▶ _What to produce_: Reproduce every line of the entries below word for word, omitting the pictures from your answer.

== Dataset content ==

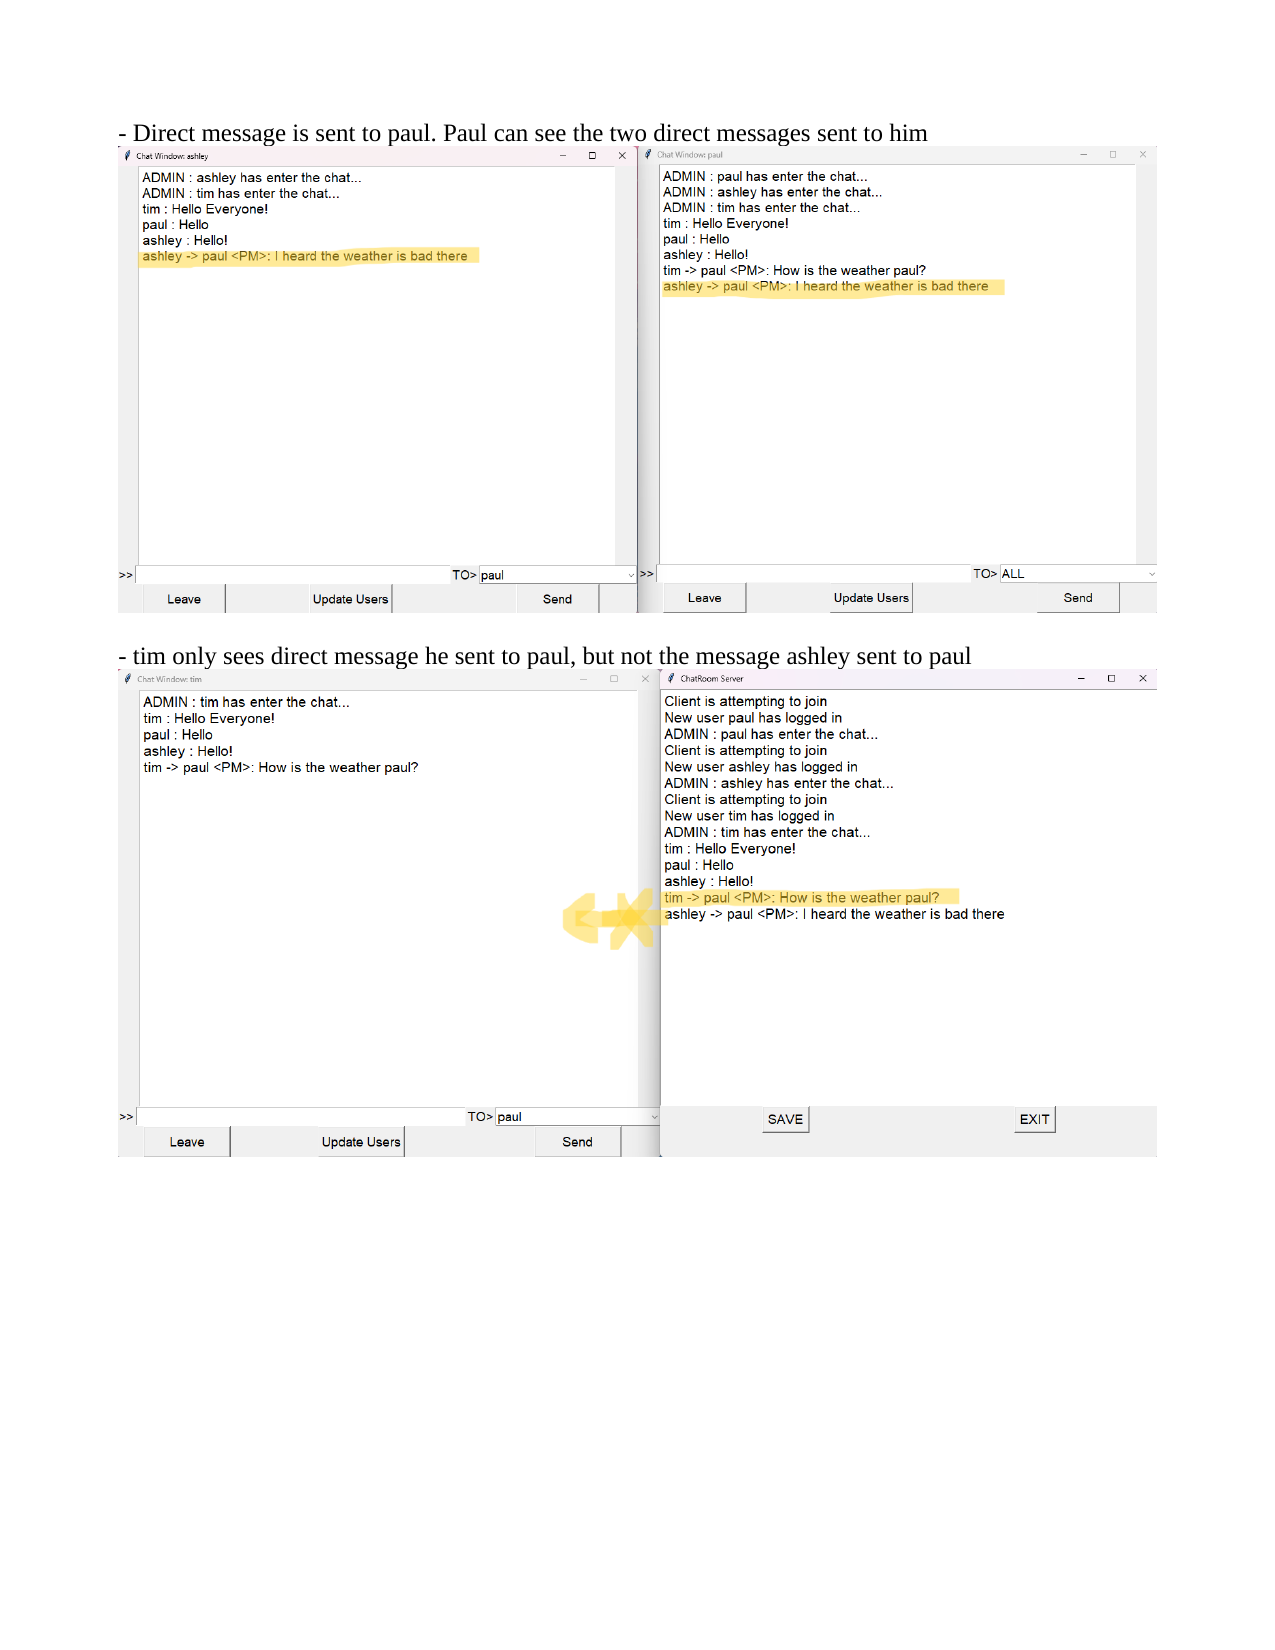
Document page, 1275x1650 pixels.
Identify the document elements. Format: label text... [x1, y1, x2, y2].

text - Direct message is sent to paul. Paul can see the two direct messages sent to him [118, 118, 1157, 146]
picture [118, 146, 1157, 613]
picture [118, 669, 1157, 1157]
text - tim only sees direct message he sent to paul, but not the message ashley sent to paul [118, 641, 1157, 669]
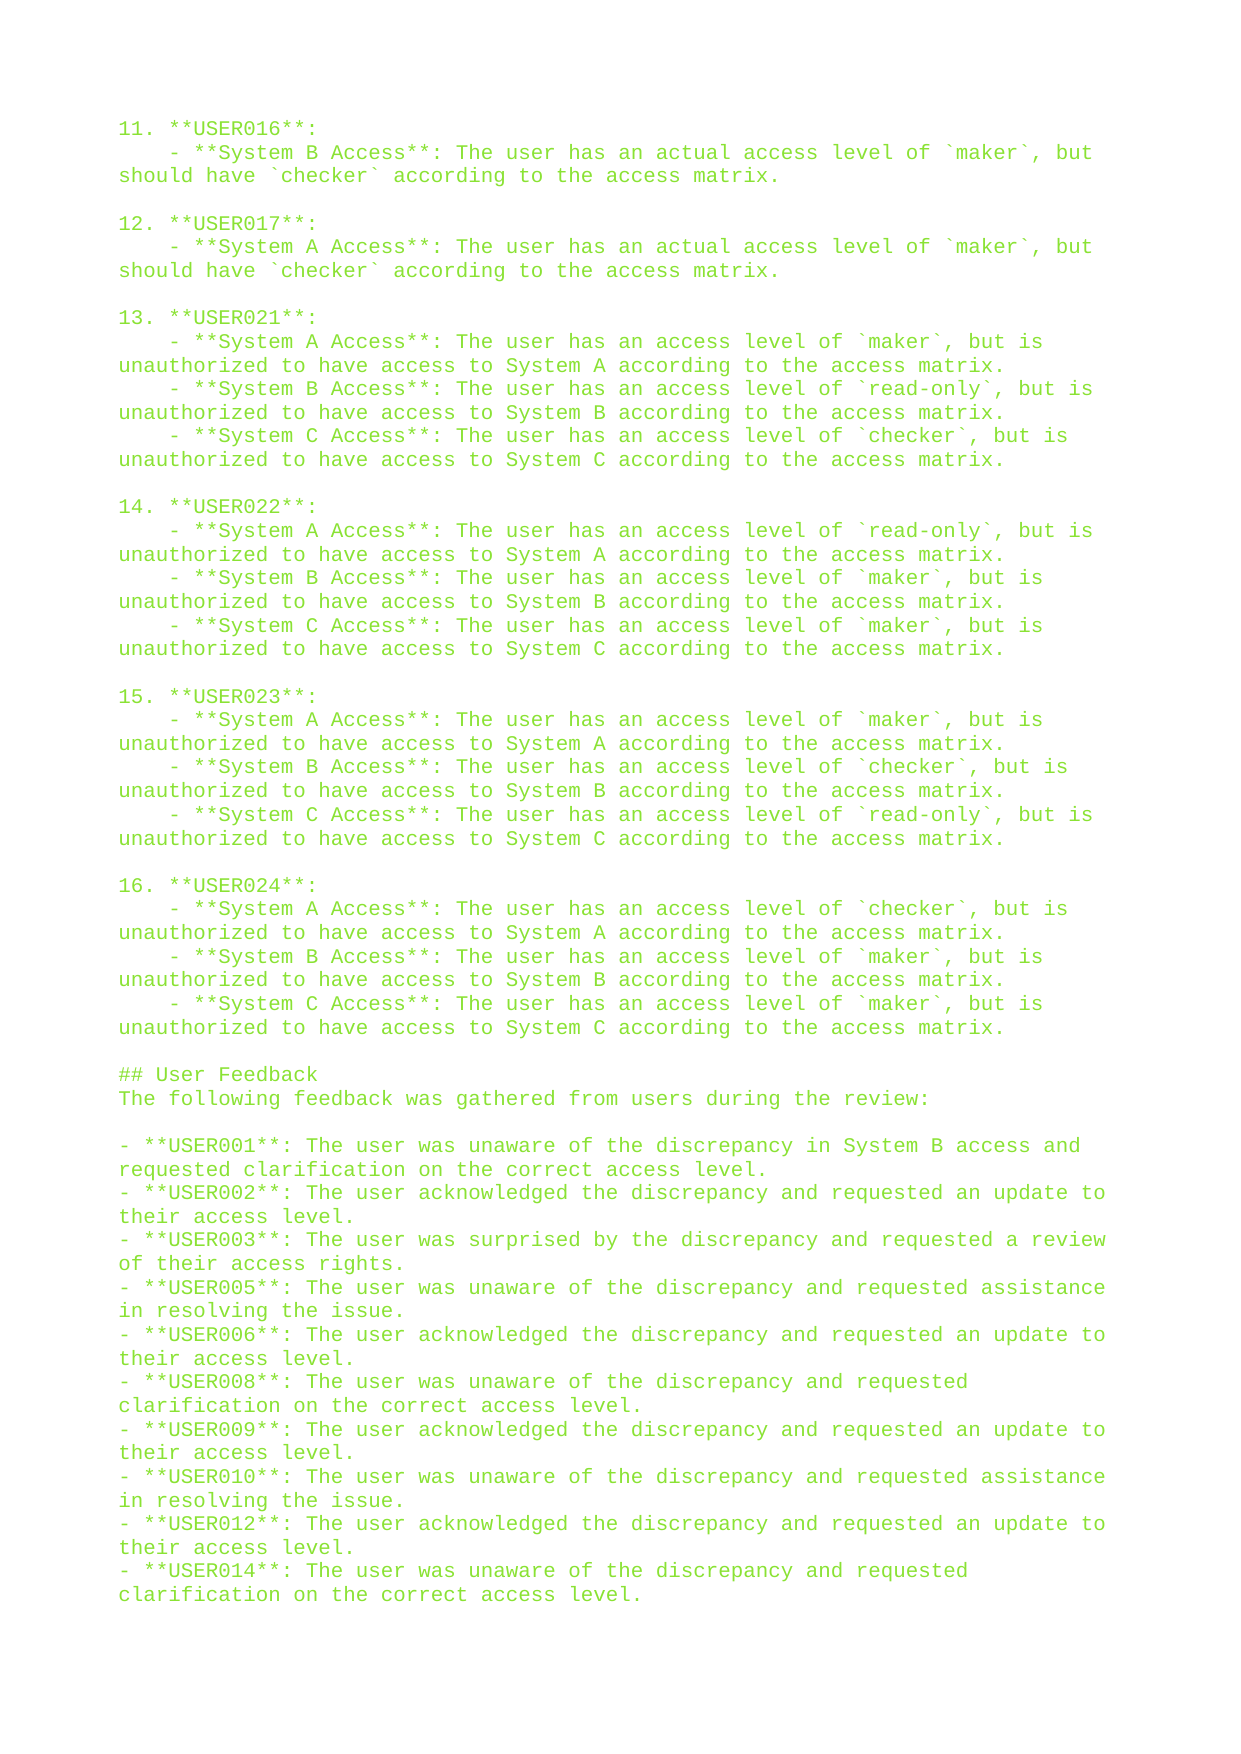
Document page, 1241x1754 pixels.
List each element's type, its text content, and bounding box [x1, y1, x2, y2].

===

▶ _Exercise result_:
Document page, 1275x1650 pixels.
Identify the document elements. Format: label text... [x1, y1, x2, y2].

text - Direct message is sent to paul. Paul can see the two direct messages sent to him [118, 118, 1157, 146]
picture [118, 146, 1157, 613]
picture [118, 669, 1157, 1157]
text - tim only sees direct message he sent to paul, but not the message ashley sent to paul [118, 641, 1157, 669]
Document page, 1241x1754 pixels.
List each element's type, its text content, and bounding box [x1, y1, x2, y2].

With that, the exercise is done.